-- Problem details --
Duplicate the lines in the listing below, starting with the line that contains "Carefully examine each" and continuing through the last line of the listing, both included, without changing any character.

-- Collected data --
Segment Open

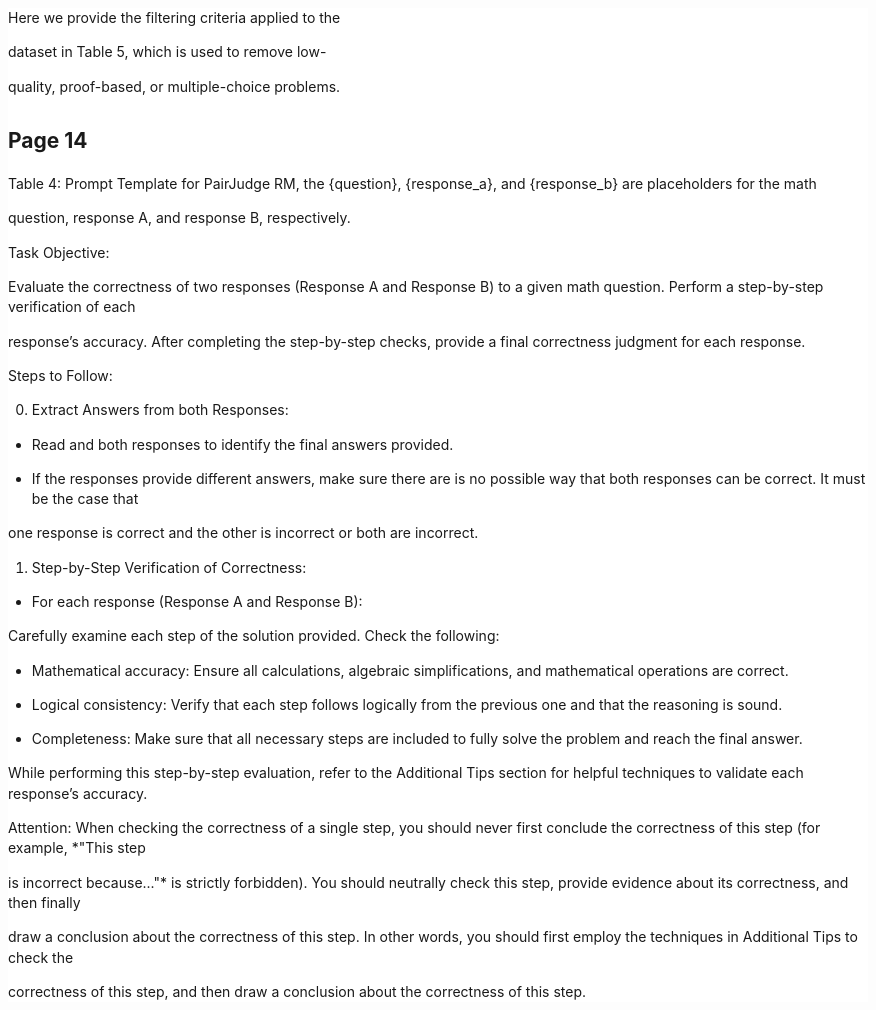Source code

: Here we provide the filtering criteria applied to the

dataset in Table 5, which is used to remove low-

quality, proof-based, or multiple-choice problems.

## Page 14

Table 4: Prompt Template for PairJudge RM, the {question}, {response_a}, and {response_b} are placeholders for the math

question, response A, and response B, respectively.

Task Objective:

Evaluate the correctness of two responses (Response A and Response B) to a given math question. Perform a step-by-step verification of each

response’s accuracy. After completing the step-by-step checks, provide a final correctness judgment for each response.

Steps to Follow:

0. Extract Answers from both Responses:

- Read and both responses to identify the final answers provided.

- If the responses provide different answers, make sure there are is no possible way that both responses can be correct. It must be the case that

one response is correct and the other is incorrect or both are incorrect.

1. Step-by-Step Verification of Correctness:

- For each response (Response A and Response B):

Carefully examine each step of the solution provided. Check the following:

- Mathematical accuracy: Ensure all calculations, algebraic simplifications, and mathematical operations are correct.

- Logical consistency: Verify that each step follows logically from the previous one and that the reasoning is sound.

- Completeness: Make sure that all necessary steps are included to fully solve the problem and reach the final answer.

While performing this step-by-step evaluation, refer to the Additional Tips section for helpful techniques to validate each response’s accuracy.

Attention: When checking the correctness of a single step, you should never first conclude the correctness of this step (for example, *"This step

is incorrect because..."* is strictly forbidden). You should neutrally check this step, provide evidence about its correctness, and then finally

draw a conclusion about the correctness of this step. In other words, you should first employ the techniques in Additional Tips to check the

correctness of this step, and then draw a conclusion about the correctness of this step.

Segment Closed

-- Task answer --
Carefully examine each step of the solution provided. Check the following:

- Mathematical accuracy: Ensure all calculations, algebraic simplifications, and mathematical operations are correct.

- Logical consistency: Verify that each step follows logically from the previous one and that the reasoning is sound.

- Completeness: Make sure that all necessary steps are included to fully solve the problem and reach the final answer.

While performing this step-by-step evaluation, refer to the Additional Tips section for helpful techniques to validate each response’s accuracy.

Attention: When checking the correctness of a single step, you should never first conclude the correctness of this step (for example, *"This step

is incorrect because..."* is strictly forbidden). You should neutrally check this step, provide evidence about its correctness, and then finally

draw a conclusion about the correctness of this step. In other words, you should first employ the techniques in Additional Tips to check the

correctness of this step, and then draw a conclusion about the correctness of this step.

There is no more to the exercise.